Although Haas barely touches on it, the most original Jewish musical responses to Wagner came from those composers outside Germandom. Further east and west in pre–World War I Europe, a cohort of composers attempted to refute Wagner directly. Flipping his theory on its head, they argued that precisely the Ashkenazi musical accents that Wagner had ridiculed as “the sound of Goethe being recited in Yiddish” could be the kernels of a new Jewish national music. Composers such as Ernest Bloch and Darius Milhaud in France and Mikhail Gnesin, Moyshe Milner, and Alexander Krein in Russia danced a complex dance with fictive twin shadows, embracing the clichés of Jewish Orientalism—ornament, melisma, lyricism—but transvaluing them into positive emblems of national identity. Instead of “Judaized music,” they sought their own Jewish variations on tonal modernism. The result was an entire Jewish national school of composers that flourished in the 1920s and 1930s across the Soviet Union and Central Europe. Russian Jewish folklorism also left its lasting musical mark in the mid-century oeuvres of Dmitri Shostakovich and his forgotten Jewish musical partner, Mieczysław Weinberg, the last great composer to emerge from behind the Iron Curtain. The Hebrew and Yiddish operas, symphonies, and chamber music now emerging from the archives promise a reevaluation of Jewish musical history as a whole.

Haas extends his formidable survey through the war, tracing the divergent fates of composers as they sought refuge across the world. After the war, even those who survived would find no triumphant homecoming. Haas concludes by recounting an episode from the life of the composer Erich Wolfgang Korngold. Having spent the war years in exile in Los Angeles, he returned afterward to visit his beloved native Vienna. There, a former neighbor recognized him. She blurted out: “Jesus, Mary and Joseph! Professor Korngold! I don’t believe my eyes! You’re in Vienna!—When are you going back home?” The disowning of Korngold was not just a bitter epitaph to a career interrupted by the Nazis. It was emblematic of the larger underappreciated drama. Haas’s title suggests a specific moment when the Holocaust stripped classical music of its Jewish voices, but his evidence proves that the purge had been happening all along. The Nazis invented a new kind of political terror, but the racial script that the public followed had been written long before.

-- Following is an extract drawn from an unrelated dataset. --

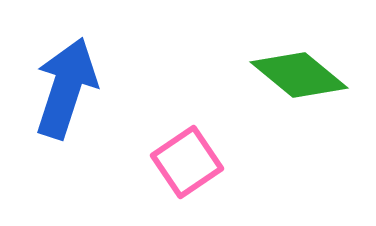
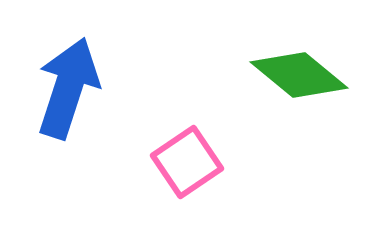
blue arrow: moved 2 px right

Since the anti-Jewish musical myth well preceded the Holocaust, it easily withstood the destruction of the Nazi Reich. In many ways, it remains with us today. This is not simply a matter of Wagner’s hate literature resurfacing on the streets of Europe. It is also a question of the appalling ignorance of Jewish musical history in European and American conservatories and universities. (The same, unfortunately, might be said for the one place where an acute awareness of Wagner’s legacy lives on: Israel.) More disturbingly, the myth lingers in how we actually listen to our own collective musical past. Thanks to the labors of Haas and others, we know a great deal today about the musical voices that vanished with the Nazi genocide. But, ironically, the more we learn of banned composers, the harder it is to hear their music outside the framework of the Holocaust. The ending we all know and cannot forget reverberates backward. This is regrettable. For when the composer’s music is permanently coupled to his victimhood, Jewishness becomes merely a negative condition. That generation upon generation of Jewish musicians confronted racism at the heart of classical music does not mean that every work they wrote must be heard as a Semitic cry of despair. Not every knock at the door means the secret police. Not every minor-key passage is lachrymose. Still, the sonic shadows prove hard to elude. We may think we inhabit a post-Holocaust soundscape, but we still very much live in Wagner’s world.